# AVAILABLE RECORDS
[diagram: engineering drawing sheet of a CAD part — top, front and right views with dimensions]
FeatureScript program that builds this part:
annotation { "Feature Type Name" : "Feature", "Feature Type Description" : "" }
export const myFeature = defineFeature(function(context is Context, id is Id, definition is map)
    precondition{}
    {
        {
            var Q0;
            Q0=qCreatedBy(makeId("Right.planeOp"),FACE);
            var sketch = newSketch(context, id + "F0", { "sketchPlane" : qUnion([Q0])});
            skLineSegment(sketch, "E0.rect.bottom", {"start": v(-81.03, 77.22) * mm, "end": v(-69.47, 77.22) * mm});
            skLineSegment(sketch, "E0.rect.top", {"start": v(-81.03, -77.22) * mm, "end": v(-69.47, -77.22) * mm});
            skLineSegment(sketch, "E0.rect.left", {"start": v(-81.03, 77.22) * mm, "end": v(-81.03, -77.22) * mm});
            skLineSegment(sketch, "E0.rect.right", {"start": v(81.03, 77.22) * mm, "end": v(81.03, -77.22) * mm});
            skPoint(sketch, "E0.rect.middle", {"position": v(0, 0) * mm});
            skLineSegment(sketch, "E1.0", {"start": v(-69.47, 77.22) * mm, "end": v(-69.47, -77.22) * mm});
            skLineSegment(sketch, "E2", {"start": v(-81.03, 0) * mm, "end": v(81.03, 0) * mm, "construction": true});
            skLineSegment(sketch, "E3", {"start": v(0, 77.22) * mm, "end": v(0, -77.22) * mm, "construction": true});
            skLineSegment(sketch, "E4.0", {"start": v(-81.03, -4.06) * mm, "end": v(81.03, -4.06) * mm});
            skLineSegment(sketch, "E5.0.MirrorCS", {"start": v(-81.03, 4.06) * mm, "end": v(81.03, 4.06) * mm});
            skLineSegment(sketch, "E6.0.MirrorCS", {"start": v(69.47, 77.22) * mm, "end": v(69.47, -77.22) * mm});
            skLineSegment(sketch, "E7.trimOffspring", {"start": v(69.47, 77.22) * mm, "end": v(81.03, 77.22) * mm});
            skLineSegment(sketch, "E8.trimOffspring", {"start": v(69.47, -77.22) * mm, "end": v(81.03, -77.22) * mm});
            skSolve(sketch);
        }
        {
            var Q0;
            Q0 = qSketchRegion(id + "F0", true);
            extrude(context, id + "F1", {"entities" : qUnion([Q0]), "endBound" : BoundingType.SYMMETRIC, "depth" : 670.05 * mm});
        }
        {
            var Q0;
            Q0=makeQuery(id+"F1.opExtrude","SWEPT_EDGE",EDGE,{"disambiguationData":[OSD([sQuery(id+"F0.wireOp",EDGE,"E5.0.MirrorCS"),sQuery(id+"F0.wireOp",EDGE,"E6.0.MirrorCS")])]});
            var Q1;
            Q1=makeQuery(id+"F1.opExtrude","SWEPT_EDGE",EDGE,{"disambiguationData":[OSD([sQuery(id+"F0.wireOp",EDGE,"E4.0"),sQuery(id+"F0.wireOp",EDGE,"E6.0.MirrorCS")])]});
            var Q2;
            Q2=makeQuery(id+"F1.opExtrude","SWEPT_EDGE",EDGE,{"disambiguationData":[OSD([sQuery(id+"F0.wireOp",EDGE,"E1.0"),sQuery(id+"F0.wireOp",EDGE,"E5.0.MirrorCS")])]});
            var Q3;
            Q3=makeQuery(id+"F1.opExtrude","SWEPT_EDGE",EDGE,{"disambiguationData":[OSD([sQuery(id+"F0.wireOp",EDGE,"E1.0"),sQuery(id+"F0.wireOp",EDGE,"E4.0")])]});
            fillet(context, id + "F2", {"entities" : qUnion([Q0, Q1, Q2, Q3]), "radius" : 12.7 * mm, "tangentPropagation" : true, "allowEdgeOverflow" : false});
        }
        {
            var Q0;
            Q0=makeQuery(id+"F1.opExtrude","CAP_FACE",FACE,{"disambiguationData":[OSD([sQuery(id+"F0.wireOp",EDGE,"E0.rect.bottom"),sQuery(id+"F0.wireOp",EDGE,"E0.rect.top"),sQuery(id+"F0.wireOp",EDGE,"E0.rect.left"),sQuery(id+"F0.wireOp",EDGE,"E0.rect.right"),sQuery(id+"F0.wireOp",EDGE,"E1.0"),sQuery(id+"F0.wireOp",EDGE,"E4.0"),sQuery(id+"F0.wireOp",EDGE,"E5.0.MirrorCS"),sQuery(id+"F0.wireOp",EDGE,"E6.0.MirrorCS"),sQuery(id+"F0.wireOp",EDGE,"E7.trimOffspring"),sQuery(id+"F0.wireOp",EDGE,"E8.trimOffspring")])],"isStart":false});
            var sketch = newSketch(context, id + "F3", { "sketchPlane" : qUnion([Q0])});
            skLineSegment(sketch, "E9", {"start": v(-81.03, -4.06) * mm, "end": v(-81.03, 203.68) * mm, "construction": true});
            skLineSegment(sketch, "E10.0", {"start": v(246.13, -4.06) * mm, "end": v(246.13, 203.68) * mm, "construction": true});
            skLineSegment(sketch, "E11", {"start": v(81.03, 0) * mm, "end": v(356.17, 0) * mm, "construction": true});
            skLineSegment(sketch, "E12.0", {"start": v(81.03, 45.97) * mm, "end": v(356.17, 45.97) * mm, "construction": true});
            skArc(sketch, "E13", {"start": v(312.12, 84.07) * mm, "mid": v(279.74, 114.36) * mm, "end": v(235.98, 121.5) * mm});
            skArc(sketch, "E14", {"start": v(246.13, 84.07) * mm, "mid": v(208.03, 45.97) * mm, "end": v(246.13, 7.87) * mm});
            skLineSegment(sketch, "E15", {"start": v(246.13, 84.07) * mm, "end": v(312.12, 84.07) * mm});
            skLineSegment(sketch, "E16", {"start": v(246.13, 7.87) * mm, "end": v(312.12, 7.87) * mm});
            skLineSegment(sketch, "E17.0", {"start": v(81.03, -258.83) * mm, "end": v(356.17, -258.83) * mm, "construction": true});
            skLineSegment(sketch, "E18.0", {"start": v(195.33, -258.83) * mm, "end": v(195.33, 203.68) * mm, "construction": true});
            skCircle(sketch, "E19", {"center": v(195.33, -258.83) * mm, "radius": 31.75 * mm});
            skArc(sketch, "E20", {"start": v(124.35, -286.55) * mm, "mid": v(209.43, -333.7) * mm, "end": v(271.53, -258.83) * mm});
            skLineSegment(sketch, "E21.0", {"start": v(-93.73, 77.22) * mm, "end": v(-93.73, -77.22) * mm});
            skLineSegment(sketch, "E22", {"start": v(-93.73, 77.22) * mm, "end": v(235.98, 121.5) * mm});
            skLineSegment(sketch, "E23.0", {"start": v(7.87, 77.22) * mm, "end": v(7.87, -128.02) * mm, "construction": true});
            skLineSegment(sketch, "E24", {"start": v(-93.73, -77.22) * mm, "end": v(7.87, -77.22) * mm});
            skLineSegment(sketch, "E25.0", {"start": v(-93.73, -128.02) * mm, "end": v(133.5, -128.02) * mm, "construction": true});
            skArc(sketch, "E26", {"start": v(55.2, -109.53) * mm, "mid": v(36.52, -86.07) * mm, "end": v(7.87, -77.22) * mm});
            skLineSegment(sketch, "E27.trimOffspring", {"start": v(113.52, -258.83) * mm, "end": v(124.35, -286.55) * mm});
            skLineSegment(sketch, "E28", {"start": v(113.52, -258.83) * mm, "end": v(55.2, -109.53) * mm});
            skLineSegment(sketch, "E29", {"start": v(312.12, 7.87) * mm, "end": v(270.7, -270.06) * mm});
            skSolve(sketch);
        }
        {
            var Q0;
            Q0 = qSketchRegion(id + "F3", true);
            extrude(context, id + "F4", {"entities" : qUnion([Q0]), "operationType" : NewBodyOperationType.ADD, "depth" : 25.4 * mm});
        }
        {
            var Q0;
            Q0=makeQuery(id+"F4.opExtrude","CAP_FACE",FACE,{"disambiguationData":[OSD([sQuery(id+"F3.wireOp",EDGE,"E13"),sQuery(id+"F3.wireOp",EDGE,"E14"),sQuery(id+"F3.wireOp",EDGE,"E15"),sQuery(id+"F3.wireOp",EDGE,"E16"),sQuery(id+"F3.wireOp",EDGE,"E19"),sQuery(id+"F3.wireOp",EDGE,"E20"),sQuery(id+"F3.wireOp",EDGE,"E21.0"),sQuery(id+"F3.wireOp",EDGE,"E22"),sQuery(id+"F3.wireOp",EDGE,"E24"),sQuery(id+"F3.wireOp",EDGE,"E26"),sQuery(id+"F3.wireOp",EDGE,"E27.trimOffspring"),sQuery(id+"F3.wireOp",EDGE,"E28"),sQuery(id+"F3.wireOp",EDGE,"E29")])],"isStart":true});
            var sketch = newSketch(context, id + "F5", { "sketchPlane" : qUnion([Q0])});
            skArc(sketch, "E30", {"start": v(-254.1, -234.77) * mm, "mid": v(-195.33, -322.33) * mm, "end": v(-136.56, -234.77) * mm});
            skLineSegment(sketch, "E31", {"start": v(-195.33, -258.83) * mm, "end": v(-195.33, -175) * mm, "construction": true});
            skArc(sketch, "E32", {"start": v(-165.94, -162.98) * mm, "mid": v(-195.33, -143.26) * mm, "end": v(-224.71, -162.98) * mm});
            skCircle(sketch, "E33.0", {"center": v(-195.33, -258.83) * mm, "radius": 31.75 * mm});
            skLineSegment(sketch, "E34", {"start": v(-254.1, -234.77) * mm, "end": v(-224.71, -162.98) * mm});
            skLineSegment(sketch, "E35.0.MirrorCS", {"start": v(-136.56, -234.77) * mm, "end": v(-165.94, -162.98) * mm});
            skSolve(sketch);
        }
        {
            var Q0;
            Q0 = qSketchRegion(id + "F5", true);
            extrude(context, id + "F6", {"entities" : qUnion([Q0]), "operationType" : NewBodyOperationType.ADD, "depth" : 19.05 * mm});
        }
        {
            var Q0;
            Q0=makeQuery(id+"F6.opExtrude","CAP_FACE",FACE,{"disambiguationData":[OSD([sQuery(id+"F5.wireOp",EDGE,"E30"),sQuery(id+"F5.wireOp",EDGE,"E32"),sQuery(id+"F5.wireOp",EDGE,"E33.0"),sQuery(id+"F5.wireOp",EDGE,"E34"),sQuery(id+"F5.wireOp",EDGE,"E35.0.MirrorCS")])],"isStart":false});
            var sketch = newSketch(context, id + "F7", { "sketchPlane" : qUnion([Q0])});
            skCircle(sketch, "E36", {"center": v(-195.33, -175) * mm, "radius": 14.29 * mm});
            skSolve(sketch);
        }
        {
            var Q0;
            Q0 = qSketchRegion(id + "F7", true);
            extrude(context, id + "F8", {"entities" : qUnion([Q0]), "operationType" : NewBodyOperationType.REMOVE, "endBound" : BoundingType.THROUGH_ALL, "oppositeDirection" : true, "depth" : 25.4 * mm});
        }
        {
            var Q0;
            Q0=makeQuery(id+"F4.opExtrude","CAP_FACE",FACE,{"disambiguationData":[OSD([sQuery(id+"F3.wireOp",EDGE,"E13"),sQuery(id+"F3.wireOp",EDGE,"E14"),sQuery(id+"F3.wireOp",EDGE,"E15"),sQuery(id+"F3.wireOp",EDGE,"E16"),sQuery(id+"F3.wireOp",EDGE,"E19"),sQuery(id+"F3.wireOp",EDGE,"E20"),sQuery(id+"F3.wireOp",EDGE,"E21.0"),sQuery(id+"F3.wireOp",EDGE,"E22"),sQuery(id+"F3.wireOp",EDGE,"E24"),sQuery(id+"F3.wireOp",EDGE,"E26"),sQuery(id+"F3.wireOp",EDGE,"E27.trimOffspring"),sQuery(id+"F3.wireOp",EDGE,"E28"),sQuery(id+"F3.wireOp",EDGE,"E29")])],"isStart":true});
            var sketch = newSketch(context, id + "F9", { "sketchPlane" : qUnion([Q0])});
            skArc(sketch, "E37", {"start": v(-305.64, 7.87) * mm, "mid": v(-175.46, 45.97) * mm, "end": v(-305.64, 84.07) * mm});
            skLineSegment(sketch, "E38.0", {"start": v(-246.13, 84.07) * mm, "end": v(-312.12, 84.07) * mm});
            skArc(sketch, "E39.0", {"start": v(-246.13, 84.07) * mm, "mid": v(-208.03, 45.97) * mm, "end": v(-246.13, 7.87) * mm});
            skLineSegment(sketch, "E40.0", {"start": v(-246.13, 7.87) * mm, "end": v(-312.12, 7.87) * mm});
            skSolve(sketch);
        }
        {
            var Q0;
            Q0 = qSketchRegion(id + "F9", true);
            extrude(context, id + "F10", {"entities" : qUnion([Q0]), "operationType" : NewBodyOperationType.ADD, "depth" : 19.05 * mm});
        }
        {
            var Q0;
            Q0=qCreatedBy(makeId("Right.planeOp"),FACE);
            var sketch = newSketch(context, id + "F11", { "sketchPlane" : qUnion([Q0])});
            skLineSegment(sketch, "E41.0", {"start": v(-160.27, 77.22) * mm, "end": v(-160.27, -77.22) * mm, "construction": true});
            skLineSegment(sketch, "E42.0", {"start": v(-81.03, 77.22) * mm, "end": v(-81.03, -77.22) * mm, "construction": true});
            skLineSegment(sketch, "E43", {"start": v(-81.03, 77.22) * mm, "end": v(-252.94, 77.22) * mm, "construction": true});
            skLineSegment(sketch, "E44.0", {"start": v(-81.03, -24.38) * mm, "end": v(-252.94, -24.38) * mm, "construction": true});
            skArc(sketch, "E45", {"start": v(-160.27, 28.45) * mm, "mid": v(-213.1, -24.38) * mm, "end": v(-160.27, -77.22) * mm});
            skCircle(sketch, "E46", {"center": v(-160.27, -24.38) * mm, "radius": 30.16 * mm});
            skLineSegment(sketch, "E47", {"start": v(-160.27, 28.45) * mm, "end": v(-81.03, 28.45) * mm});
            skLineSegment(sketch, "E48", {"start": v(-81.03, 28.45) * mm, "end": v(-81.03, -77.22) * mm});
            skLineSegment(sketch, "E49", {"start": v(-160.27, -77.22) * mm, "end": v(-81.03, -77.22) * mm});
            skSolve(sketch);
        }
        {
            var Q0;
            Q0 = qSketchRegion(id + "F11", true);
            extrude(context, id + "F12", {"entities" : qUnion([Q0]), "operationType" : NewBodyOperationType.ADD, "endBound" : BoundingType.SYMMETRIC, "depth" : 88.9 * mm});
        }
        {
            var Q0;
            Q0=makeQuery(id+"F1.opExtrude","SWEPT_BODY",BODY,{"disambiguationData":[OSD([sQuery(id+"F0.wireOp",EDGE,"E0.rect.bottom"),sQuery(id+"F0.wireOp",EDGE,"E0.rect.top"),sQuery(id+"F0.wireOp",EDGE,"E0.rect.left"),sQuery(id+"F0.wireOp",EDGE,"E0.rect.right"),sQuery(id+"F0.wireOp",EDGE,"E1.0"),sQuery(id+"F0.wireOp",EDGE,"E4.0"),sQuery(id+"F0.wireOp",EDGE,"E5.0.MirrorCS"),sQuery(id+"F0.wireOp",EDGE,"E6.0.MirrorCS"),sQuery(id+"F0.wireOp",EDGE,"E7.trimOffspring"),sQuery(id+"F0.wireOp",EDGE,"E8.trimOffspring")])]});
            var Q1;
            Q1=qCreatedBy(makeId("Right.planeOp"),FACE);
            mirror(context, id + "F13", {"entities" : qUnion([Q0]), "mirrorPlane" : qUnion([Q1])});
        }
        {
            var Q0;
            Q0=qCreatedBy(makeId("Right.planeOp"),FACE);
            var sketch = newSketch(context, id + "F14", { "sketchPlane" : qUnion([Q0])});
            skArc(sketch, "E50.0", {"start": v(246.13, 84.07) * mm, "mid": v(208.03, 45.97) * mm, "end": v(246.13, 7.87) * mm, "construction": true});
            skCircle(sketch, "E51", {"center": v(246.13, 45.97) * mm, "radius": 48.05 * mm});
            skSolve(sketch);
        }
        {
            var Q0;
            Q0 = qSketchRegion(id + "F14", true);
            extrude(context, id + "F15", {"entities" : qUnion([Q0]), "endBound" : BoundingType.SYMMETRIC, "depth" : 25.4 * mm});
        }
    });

# YOUR INSTRUCTIONS
Format the stretch from the start of the items through the line containing "export const myFeature" as a Markdown table with columns Row and Line. Give each nonblank line its own numbered row and leave blank lines out.

# WORKED ANSWER
| Row | Line |
|---|---|
| 1 | [diagram: engineering drawing sheet of a CAD part — top, front and right views with dimensions] |
| 2 | FeatureScript program that builds this part: |
| 3 | annotation { "Feature Type Name" : "Feature", "Feature Type Description" : "" } |
| 4 | export const myFeature = defineFeature(function(context is Context, id is Id, definition is map) |